So our evening on the beautiful Riverwalk in San Antonio served one purpose — to remind me how much I love my wife! It also reminded me how wonderful she is to me, especially as I struggle with this affliction of a busted spinal cord.
We arrived in the Alamo City, toured around a bit, and experienced the joy of San Antonio traffic all in the span of an hour. As we exited I-37 heading for the Alamo (trying to make it before this shrine to Texas liberty closed for the evening) we immediately noticed that something was off. The ramp was backed up for a half-mile. So we went to the next exit. Same deal. Mrs. Harvey dropped us off in front of the Alamo and vowed to drive around the block. Let’s just say that 45 minutes later she had made it a few hundred yards. Turns out that the Texas Music Educator’s Convention was in town. Band kids were everywhere. I imagined there would be lots of nerdy relations taking place that evening.
Oh well, we saw the Alamo (I’d seen it many times but Matt had not and he’s a big history buff). We checked into our hotel and head out to dinner. The Riverwalk is an amazing place and truly one of my favorite places on earth. But for some reason, this time I just wasn’t feeling it. It was packed. My leg had been bothering me very much. Anticipating an evening drink or two, I had stopped taking my pain meds earlier in the day. And herein lies the problem (I think). You see, I have read that this particular painkiller has some powerful withdrawal symptoms. I had not experienced any of these before. Then again, I haven’t really taken this one in many years. After a grueling walk up and down flights of stairs and navigating through throngs of tourists and waiting at a bar for an hour for our table (all on my feet with the use of my cane) I finally sat down only to feel the onset of a horrible headache.
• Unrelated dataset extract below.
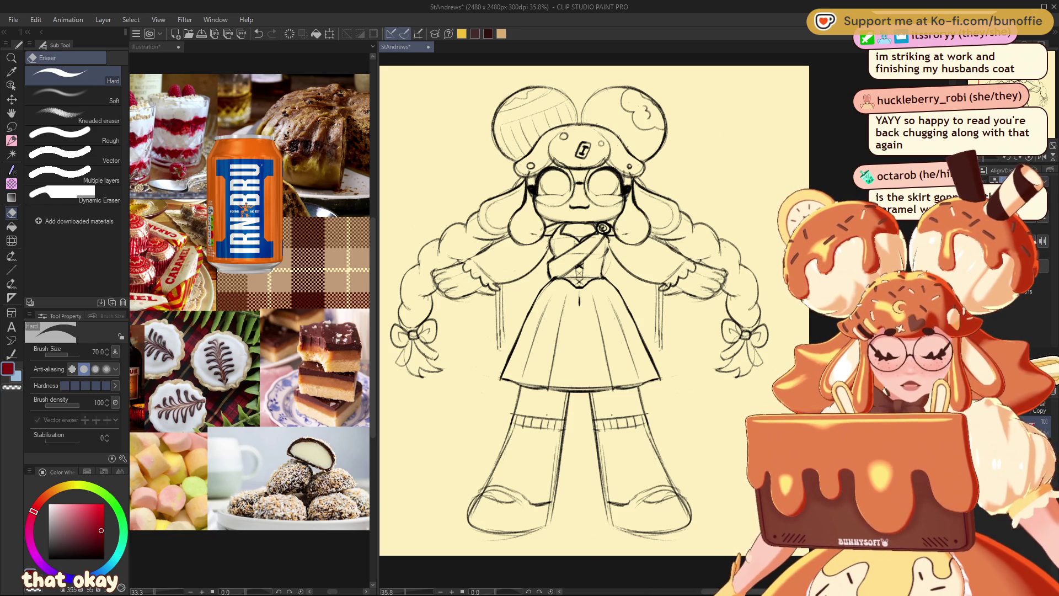
# - Paint the hands light skin pink from the Color Set using the pen at stabilization 0
pyautogui.click(87, 472)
When my food finally arrived I knew something was wrong. I took one bite, lifted the fork to my lips, and promptly set it back down on the plate. I just wasn’t feeling it. By the time everyone else had finished their meals, my wife, looking on me with pity, inquired if I was feeling OK. She reached over to feel my forehead. “Let me get you back to the hotel,” she said. I felt awful at ruining everyone’s night but I knew she was right. We got up and started back on our way. The night air had started to chill…
By the time we made the three block trek, I was in full blown “ready to hurl” mode. I made it to the room before all hell broke loose. I don’t remember much else other than crawling into the most uncomfortable bed and sleeping the next ten hours. I think my wife headed back out for another drink with our friends as well she should have. There was nothing that could be done for me. But in my mind she kept vigil by my side all night long, taking my temperature and dosing me with painkillers and anti-nausea drugs while singing sweet lullabies to calm my jittered body. Either way, I know that she loves me and I cannot imagine being sick with anybody else.